May 22, 2023 is the International Day for Biological Diversity. Launched by UNESCO in 2001, the day of action takes place annually and serves to raise awareness of the importance of biodiversity. Biodiversity, i.e. the diversity of all living creatures on our planet, is the basis for a functioning ecosystem and has an impact on climate change.

Bernhard Sams, Founding Chancellor of Charlotte Fresenius Private University in Vienna - Austria's first university with a focus on sustainability - and Deputy Chairman of the Salzburg Nature and Biodiversity Conservation Union, talks about how explosive the situation is and what measures need to be implemented immediately. Many studies show that climate change is altering ecosystems worldwide. This is leading to a loss of species, an increase in diseases and increased mortality of plants and animals. "We are already experiencing a decline in important ecosystems due to climate change," explains Sams.

Biodiversity under threat

Threats to species and ecosystems - especially in biodiversity hotspots - would represent a global risk that would increase with every additional tenth of a degree of warming. Austria and Germany are massively affected by all of these developments. The conservation status of EU protected species is not satisfactory in the vacation paradise of Austria or in the EU as a whole: Only 18 percent of habitat types and 14 percent of species are in a favorable status. Of the 270 Austrian bird species, 35 percent show a stable but 25 percent a negative population trend. The proportion of threatened species is particularly high for reptiles and amphibians at almost 100 percent, while for the remaining vertebrate groups it is between 45 and 65 percent. For invertebrates such as insects, between 38 and 100 percent of species are threatened. Of the 488 biotope types in Austria, 246 are endangered or highly endangered. The degree of endangerment is highest for grassland (90 percent), moors, marshes and springs (83 percent) and water bodies (76 percent).

Important measures

"It is clear that all measures that must be taken to mitigate the climate and biodiversity catastrophe must also be documented in terms of type, scope and, above all, target achievement, and must be subject to regular evaluation and readjustment of instruments and resources," demands Sams.
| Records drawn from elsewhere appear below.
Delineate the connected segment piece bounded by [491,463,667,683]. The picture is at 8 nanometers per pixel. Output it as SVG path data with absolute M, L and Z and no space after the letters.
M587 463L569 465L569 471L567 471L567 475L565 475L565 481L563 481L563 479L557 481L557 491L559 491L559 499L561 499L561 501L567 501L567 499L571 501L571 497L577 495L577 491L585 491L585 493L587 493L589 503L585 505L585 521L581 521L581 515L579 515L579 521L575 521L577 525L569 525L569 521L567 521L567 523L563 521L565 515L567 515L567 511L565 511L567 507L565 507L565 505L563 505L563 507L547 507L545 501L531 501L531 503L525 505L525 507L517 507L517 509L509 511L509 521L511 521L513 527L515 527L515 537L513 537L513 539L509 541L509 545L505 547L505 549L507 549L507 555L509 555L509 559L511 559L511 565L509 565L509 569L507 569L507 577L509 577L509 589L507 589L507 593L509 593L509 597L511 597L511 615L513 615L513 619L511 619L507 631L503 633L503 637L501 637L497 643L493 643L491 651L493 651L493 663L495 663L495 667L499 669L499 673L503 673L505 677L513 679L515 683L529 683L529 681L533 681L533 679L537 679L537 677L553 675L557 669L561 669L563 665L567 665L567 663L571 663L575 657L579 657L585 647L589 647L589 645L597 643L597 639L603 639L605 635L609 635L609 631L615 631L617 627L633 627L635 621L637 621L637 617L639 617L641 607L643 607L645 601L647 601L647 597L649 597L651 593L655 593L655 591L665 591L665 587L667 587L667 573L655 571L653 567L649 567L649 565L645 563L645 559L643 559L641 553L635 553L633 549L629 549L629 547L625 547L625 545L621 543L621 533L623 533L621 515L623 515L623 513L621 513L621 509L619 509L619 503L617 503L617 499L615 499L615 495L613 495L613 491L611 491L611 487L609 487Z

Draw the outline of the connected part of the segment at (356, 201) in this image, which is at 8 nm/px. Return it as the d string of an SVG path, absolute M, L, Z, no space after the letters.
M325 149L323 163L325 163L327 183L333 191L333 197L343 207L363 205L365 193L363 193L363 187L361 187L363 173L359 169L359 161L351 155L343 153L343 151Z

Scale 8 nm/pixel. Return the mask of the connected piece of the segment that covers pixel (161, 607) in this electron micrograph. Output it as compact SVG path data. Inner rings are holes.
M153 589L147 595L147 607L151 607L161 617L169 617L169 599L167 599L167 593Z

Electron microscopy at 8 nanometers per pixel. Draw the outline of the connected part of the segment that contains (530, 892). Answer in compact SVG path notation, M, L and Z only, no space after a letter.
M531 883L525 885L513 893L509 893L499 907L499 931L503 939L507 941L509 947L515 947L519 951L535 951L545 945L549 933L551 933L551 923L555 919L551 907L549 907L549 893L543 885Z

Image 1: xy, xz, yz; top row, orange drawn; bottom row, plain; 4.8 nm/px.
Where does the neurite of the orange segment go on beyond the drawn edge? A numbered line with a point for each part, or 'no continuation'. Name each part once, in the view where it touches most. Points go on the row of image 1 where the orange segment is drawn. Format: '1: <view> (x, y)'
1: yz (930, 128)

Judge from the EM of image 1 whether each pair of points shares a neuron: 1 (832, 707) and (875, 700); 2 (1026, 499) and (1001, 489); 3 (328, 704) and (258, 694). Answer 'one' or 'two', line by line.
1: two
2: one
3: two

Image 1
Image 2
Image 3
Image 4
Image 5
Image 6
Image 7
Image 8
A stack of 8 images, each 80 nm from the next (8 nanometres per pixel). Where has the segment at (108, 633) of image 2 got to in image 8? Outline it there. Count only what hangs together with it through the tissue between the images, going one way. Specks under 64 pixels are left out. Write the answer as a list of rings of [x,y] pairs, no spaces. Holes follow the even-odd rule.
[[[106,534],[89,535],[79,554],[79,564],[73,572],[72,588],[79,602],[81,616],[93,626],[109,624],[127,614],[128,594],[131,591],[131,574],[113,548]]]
Priority should be given to the following objectives: minimizing additional pressures or disturbances, reducing fragmentation, increasing natural habitat capture, improving connectivity and heterogeneity, maintaining diversity and effectively protecting small refugia where microclimate conditions can enable species to survive.

"An immediate ban on the deterioration of all areas in terms of ecological quality and a requirement to improve all critical areas," demands Sams.

The primary goal is to protect and restore ecosystems in order to increase resilience to the effects of climate change, promote carbon sequestration and actively restore positive environmental conditions across the board for the flourishing of native flora and fauna. According to Sams, who comes from Salzburg, this requires an immediate ban on the deterioration of all areas in terms of ecological quality and a requirement to improve all critical areas. Far-reaching partnerships and action programs for the restoration of an ecologically high-quality environment for the preservation and restoration of native biodiversity must be ensured, especially with agriculture.

"The consideration of interdisciplinary scientific information, local knowledge and practical expertise and, above all, the effective persuasion of the local population to participate in the necessary projects is essential for effective and socially recognized and supported environmental protection," says Sams.